Your paper mentions how most of these analyses have been single, end-point assays that measure only whole-well fluorescence or luminescence. The cell arrays being worked on in the Sabatini lab at MIT (see CBA News, 6/8/2004) are an example of an image-based approach, though…

Right, and there is a paper by Amy Kiger [J Biol. 2003; 2(4): 27] which was an image-based screen, but they analyzed the images by eye. They might have automated the image acquisition, but the analysis was done with human intervention. With the Sabatini approach, they looked at discrete areas on a slide, where nucleic acids were spotted, and that ended up being an area of about 100 cells. With a cell line that is easily transfected, I would say 100 events is a significant number, where you can pretty comfortably make a conclusion. But if your transfection efficiency is 10 percent or less, then you're making a conclusion based on a few cells.

So your group was doing these assays in wells containing numerous cells, and was able to pick out which cells were transfected for your readout?
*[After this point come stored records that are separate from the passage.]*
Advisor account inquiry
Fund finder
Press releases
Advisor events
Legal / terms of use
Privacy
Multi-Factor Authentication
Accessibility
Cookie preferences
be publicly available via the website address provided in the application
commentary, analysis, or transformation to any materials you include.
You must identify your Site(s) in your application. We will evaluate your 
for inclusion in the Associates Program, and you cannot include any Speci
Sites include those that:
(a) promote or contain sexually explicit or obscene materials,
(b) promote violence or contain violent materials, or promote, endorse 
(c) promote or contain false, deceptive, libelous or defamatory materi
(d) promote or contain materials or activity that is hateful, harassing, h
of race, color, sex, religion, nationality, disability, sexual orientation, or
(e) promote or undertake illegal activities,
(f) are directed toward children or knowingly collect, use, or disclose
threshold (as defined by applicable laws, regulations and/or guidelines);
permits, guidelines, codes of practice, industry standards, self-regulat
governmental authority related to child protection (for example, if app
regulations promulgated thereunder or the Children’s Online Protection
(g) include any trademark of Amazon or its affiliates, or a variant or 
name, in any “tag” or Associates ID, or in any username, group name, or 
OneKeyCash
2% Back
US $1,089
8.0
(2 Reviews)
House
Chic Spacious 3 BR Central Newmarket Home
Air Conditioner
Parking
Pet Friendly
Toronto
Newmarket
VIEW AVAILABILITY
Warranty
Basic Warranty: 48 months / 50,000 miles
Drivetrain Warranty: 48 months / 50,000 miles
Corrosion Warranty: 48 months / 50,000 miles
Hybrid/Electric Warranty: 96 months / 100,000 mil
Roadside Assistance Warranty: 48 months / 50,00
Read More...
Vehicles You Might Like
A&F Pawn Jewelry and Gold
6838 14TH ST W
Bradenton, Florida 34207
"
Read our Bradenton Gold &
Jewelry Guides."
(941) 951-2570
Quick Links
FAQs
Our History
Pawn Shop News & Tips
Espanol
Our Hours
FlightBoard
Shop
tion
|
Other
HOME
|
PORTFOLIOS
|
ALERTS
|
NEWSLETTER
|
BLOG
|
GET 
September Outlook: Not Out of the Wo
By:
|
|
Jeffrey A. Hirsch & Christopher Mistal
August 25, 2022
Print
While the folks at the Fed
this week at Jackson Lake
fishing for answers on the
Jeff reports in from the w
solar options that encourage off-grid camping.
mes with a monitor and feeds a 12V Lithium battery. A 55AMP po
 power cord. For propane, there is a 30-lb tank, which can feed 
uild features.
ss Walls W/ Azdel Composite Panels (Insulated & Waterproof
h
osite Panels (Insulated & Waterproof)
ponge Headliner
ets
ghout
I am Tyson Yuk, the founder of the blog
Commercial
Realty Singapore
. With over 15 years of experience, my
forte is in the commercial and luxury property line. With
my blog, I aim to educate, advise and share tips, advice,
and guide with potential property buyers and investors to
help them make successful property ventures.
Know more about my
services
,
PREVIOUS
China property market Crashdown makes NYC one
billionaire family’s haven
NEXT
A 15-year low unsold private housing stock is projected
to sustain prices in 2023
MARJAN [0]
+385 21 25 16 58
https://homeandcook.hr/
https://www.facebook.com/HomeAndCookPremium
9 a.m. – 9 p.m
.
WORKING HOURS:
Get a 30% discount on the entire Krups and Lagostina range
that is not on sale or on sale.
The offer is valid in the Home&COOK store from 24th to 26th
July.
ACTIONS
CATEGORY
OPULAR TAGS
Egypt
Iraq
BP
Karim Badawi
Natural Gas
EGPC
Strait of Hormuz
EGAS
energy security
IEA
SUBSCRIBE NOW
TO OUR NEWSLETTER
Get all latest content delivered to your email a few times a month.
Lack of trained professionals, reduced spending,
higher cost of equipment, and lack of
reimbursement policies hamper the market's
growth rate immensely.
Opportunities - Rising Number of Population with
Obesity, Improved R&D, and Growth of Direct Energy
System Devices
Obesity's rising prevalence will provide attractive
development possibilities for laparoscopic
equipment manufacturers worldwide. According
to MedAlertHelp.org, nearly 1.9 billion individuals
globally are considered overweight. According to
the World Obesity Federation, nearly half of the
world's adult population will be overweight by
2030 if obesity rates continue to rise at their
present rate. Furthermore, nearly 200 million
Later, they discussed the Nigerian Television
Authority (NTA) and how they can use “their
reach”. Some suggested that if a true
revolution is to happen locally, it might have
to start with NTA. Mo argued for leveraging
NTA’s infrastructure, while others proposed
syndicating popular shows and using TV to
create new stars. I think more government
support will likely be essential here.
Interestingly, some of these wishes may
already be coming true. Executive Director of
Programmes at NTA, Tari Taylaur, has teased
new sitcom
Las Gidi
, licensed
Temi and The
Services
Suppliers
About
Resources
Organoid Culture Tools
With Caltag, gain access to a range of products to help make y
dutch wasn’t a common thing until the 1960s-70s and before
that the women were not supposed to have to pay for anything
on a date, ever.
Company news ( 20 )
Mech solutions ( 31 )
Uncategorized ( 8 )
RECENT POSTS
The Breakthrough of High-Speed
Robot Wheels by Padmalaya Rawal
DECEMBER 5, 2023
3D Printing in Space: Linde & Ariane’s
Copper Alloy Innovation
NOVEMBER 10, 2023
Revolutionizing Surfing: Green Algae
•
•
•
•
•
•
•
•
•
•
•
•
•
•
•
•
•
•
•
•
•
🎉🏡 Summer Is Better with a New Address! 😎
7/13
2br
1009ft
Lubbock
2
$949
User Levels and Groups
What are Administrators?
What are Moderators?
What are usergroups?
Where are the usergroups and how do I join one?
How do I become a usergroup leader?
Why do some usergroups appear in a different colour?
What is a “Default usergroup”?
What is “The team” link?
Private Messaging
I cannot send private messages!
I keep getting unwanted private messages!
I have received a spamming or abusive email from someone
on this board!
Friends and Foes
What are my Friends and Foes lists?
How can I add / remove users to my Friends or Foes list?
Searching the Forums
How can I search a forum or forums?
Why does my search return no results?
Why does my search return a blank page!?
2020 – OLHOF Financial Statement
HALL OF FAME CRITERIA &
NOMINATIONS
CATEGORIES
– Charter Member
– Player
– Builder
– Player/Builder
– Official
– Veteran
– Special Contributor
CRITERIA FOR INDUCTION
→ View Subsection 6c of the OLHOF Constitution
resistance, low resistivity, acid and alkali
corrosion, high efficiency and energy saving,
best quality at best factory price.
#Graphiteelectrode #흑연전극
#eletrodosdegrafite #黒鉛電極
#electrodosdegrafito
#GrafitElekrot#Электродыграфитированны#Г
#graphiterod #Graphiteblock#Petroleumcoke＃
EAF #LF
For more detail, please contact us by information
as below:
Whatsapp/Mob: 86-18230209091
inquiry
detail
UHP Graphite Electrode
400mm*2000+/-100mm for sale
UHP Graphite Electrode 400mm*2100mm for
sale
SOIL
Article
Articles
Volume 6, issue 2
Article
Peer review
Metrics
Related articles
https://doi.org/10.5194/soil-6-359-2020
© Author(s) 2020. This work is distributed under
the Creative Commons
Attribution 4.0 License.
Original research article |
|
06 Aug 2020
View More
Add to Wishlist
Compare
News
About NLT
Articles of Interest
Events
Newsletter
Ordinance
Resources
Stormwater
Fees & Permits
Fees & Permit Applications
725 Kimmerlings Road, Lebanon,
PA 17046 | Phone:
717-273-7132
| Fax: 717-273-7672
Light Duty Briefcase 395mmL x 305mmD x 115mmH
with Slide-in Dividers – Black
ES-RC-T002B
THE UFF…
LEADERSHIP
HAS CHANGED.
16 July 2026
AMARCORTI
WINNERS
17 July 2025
Yes — we imaged, on average, a thousand cells per well because we didn't know what would constitute a significant number of events. In FACS, that number is 10,000. We arbitrarily set it at 1,000.

Can you describe the high-throughput transfection process referred to in the paper?

It's a fairly widely used method termed reverse transfection, or retro-transfection. Rather than seeding the cells first and then introducing the DNAs with the lipid reagent on top, we pre-seed the DNAs into 384-well plates and then introduce the cells on top. It seems to work with nearly equal efficiency as the more conventional forward transfection method.

So this is actually similar to the Sabatini approach, except they did this on spots on slides, and you did it multiple times in wells of a well plate?


Moving forward, are you continuing this research, or was this more of an isolated project?

I am continuing the work, but now at Scripps Florida, where I maintain the cell-based screening core. The idea is to offer these genome-scale collections of cDNAs and siRNAs to investigators in the institute, and to maintain the automation that is required for these types of screens. We're also running a lot of external collaborations with scientists in the state of Florida, as well as other places, like the University of Wisconsin at Madison, and Scripps-La Jolla. My background is in using this platform, and we're going to continue to develop it.

Will there be any formal industry collaboration moving forward? I know that last time we talked, you made a point that Beckman [Coulter] has come in and helped develop new algorithms for your studies.

Yes, they've been great in helping us get set up, but we do not have a formal collaboration with them, or with Vala. But I would say that Beckman is ahead of the curve in working with a number of academic investigators in the development of new algorithms.

In the paper you also mentioned that future studies will likely require the generation of additional image-analysis algorithms. Did you have anything particular in mind?

We're interested in getting scientists from other sectors involved. Regarding the image-analysis problem — we mentioned in the press release [about this paper] that it's an adaptation of facial-recognition technology. The same problem is also seen in analyzing satellite images. I think that we need to get scientists involved from other industries where there have been similar needs, and where they have been looking at them for much longer than we have. So, for example, getting the folks at NASA involved might be beneficial. The way that I see the field going now is that there was a large period of technology development, and the focus now seems to be on making it more accessible to the average consumer or average investigator. It's nice to see companies like Vala who are still pushing the envelope of image analysis, and are focused exclusively on that space. Whenever you try to mass-produce something, it often comes at the cost of new technology development.